Just getting ready to start the restoration on my judges chassis/ suspension. The last eight digits of the vin are visible on top of the left rear frame rail behind the left rear tire,. But barely. They are hard to read. Is there any way to not only preserve but enhance these numbers so they are a little easier to read? Thanks


----------



## Sojercol (Nov 15, 2016)

Is that area of the rear frame rail in bare metal with surface rust or is it originally painted.


----------



## Shake-N-Bake (Jun 16, 2015)

I used a wire wheel to clean that area on my car and it helped make the stampings more readable.

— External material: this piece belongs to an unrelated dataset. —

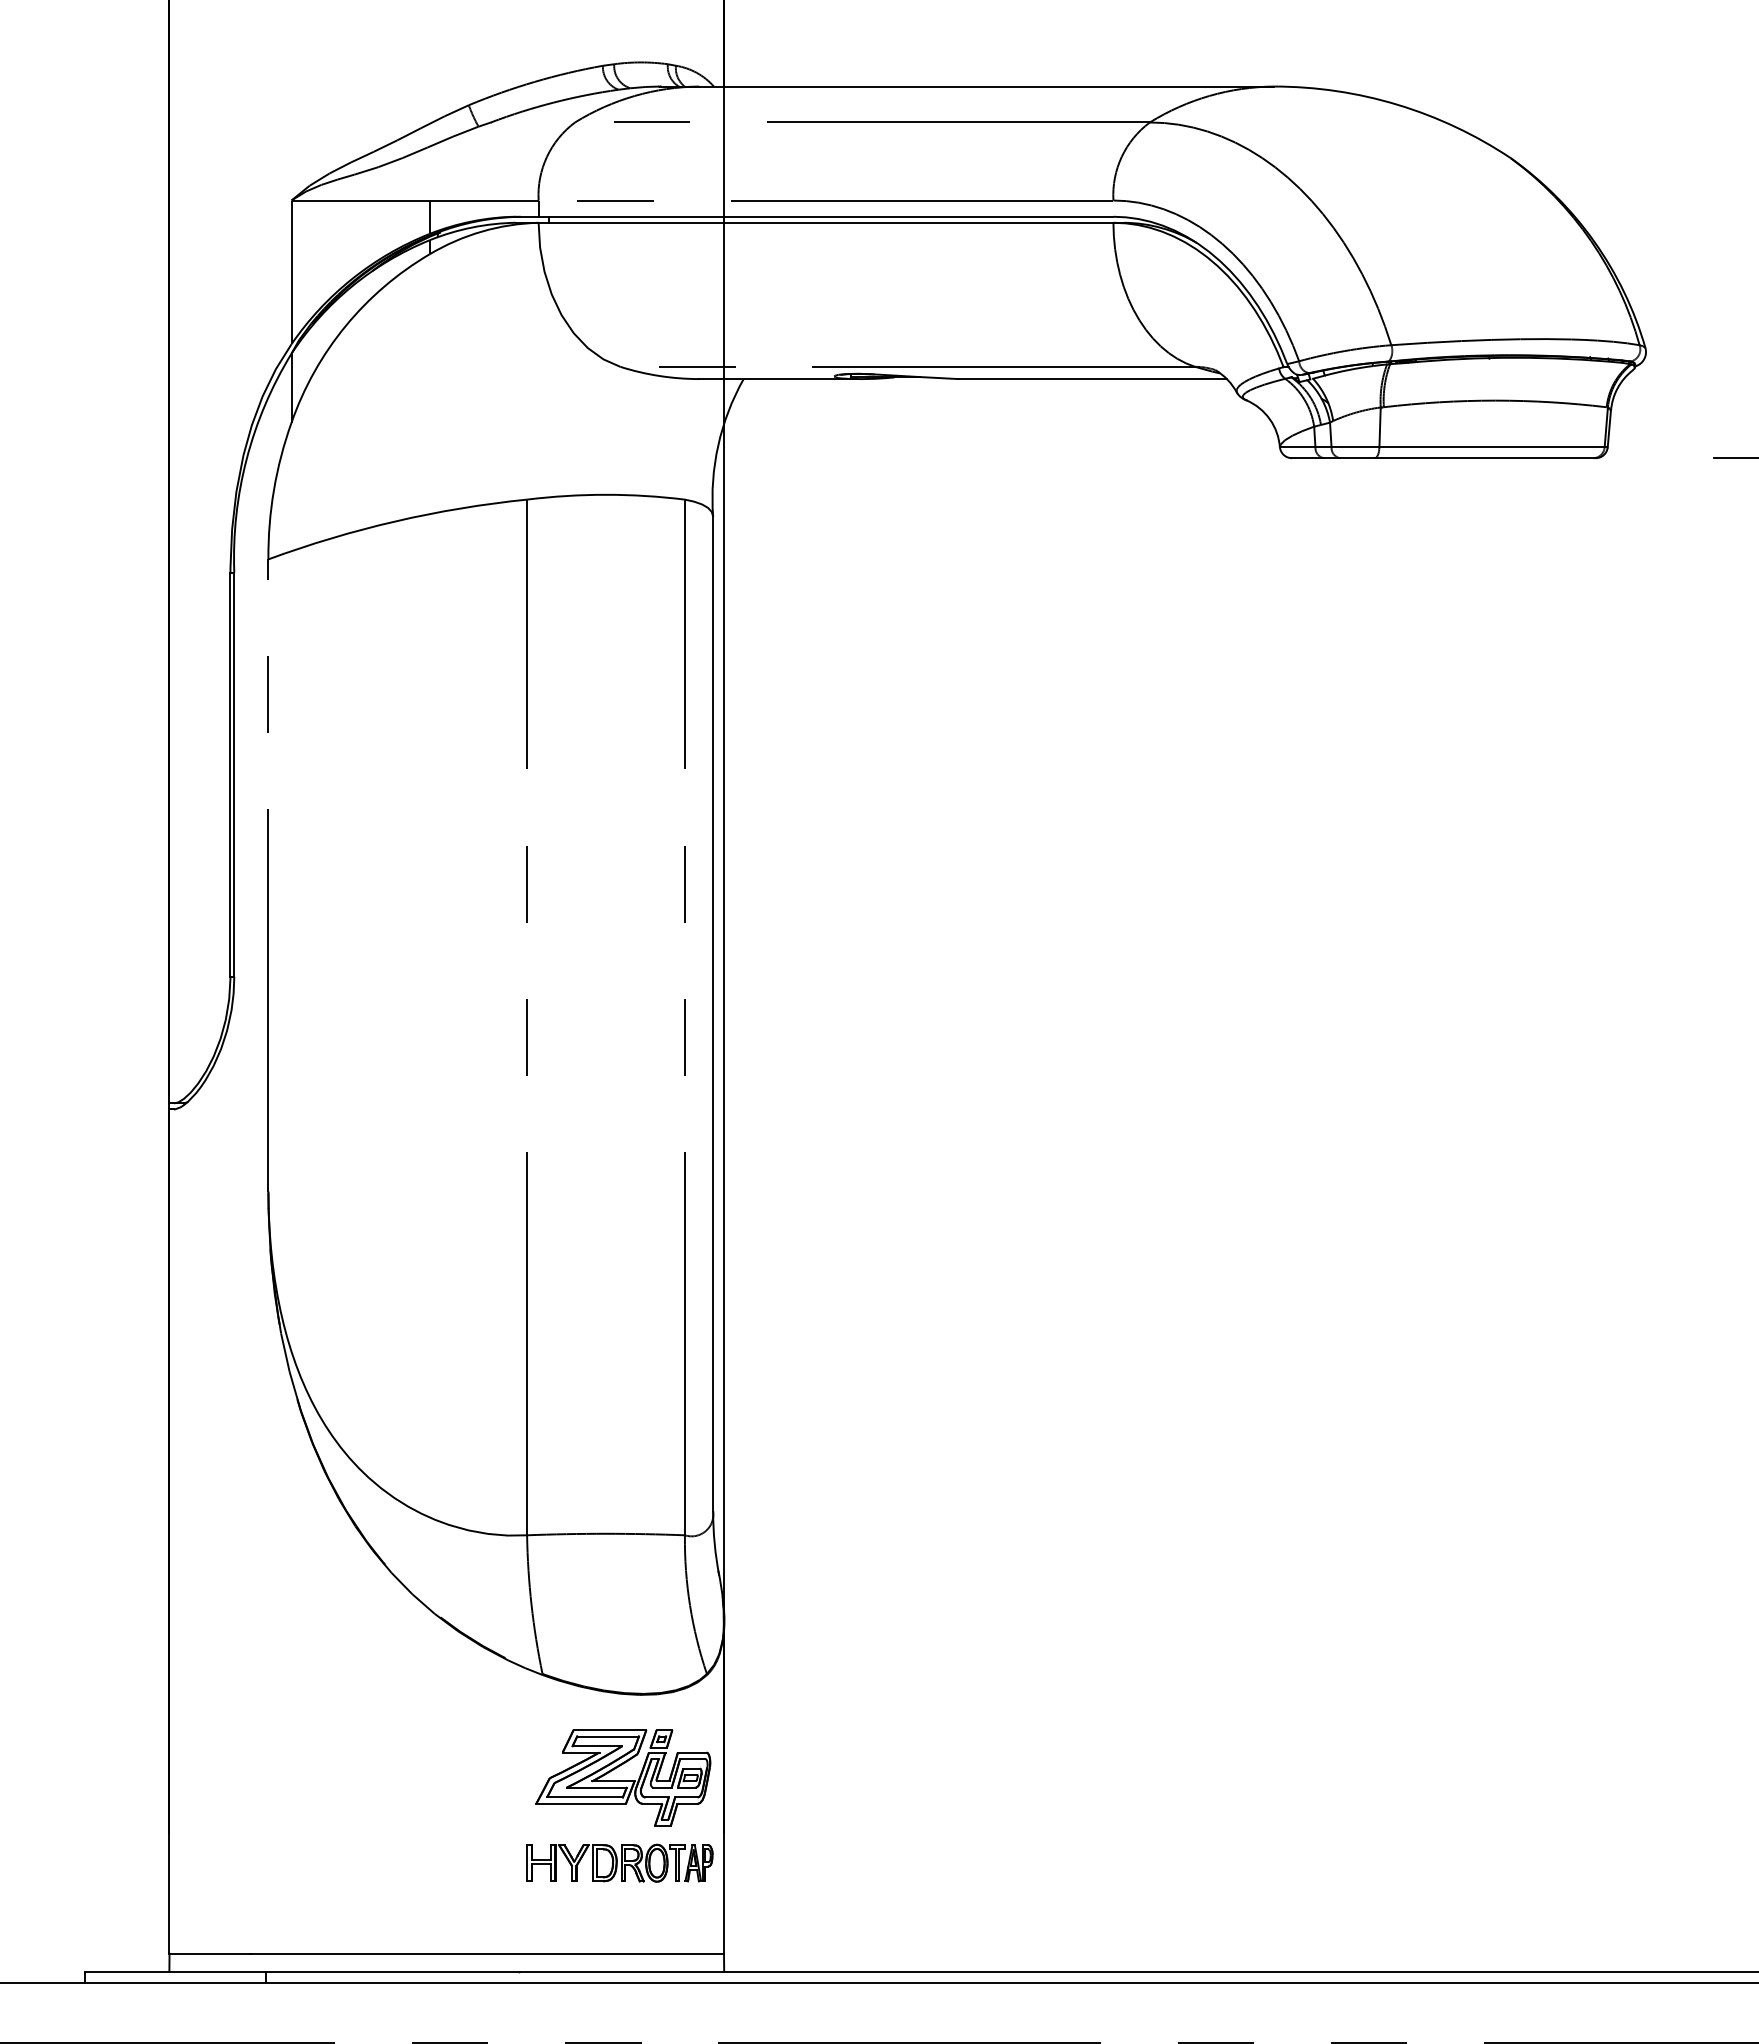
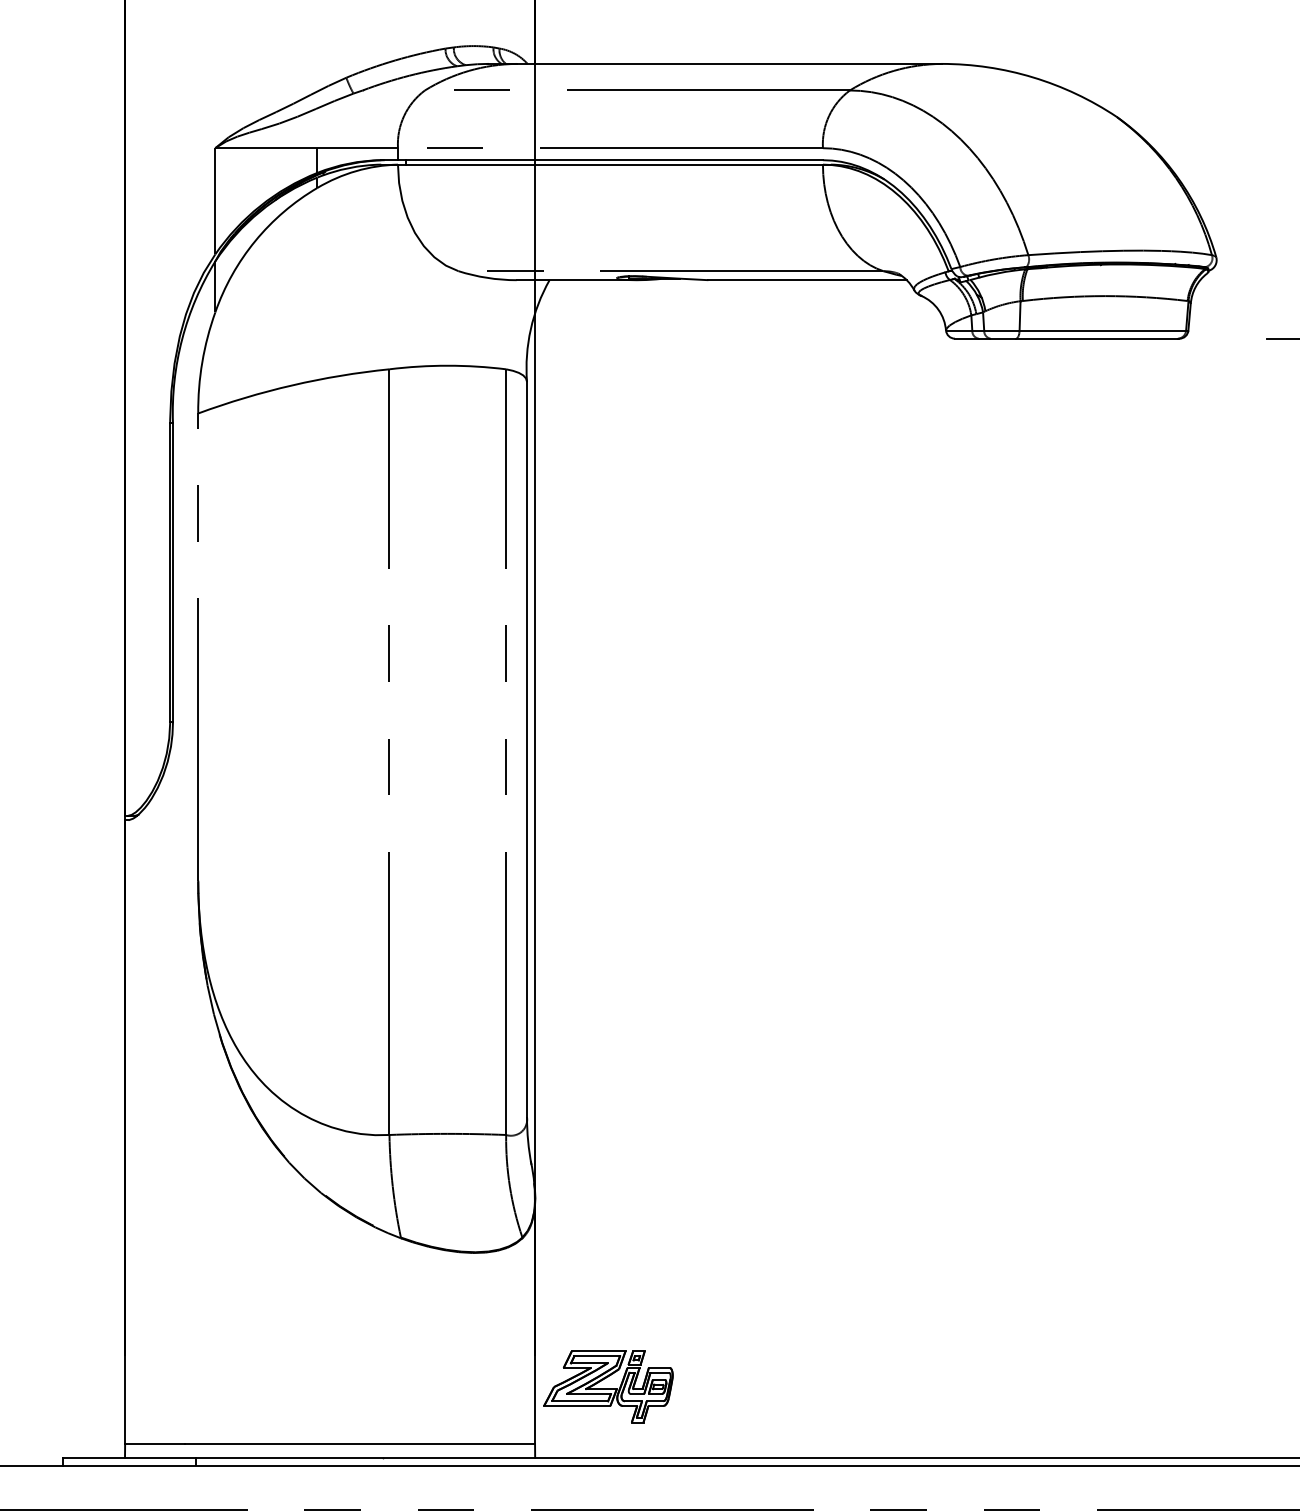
part: (623, 1777) -> (608, 1386), moved
part: (619, 1862) -> (457, 1376), removed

I then took a photo for future reference.

I am thinking about spraying clear over the partial VIN and then mask for frame paint. Then one might be able to see the stampings with a mirror once the car body is reattached. Not super confident that will be possible though....its just an idea at this point.

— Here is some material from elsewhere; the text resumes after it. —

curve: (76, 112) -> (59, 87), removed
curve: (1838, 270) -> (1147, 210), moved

At minimum, get some photos so you can help document that frame belongs with the body. 



Sent from my XT1585 using Tapatalk


----------



## greenjudge69 (Mar 8, 2015)

It's bare metal. I've removed the rust. The numbers are very faded from years. Found a chemical that crime labs use to recover serial numbers that have been ground off of hand guns. It should do the trick. It's called restore a gel.


----------



## Sojercol (Nov 15, 2016)

OK. Since you have the frame down to bare metal i thought you could just rub over that area with a #2 pencil, that would just highlight the light number stamping. The chemical you found sounds like that might work really good. Maybe test it on another area first just to make sure how it works and affects the metal. There is a product called RPM that is used to protect bare metal, it's supposed to be really good.


----------



## greenjudge69 (Mar 8, 2015)

Yup. Thanks. I'll check out the Rpm product


----------



## Sojercol (Nov 15, 2016)

The RPM (Rust Prevention Magic) product is made by ECS Automotive. It can be purchased thru ECS Automotive or Eastwood. The product is perfect when you are restoring bare metal parts on an OEM restoration. You might want to paint the suspension components if not concerned with a factory correct appearance.


----------



## 1966GT0 (Jan 17, 2016)

Here are a few I have used to read and snap pictures. Wire wheel it but leave the rust residue, then lightly wet the area. The deeper stampings hold more water and stay darker longer, making them more legible. Sometimes a pencil etching works. Put a piece of paper over top then run the side of a lead pencil over it. Good luck.


----------



## greenjudge69 (Mar 8, 2015)

Great. Thank you


----------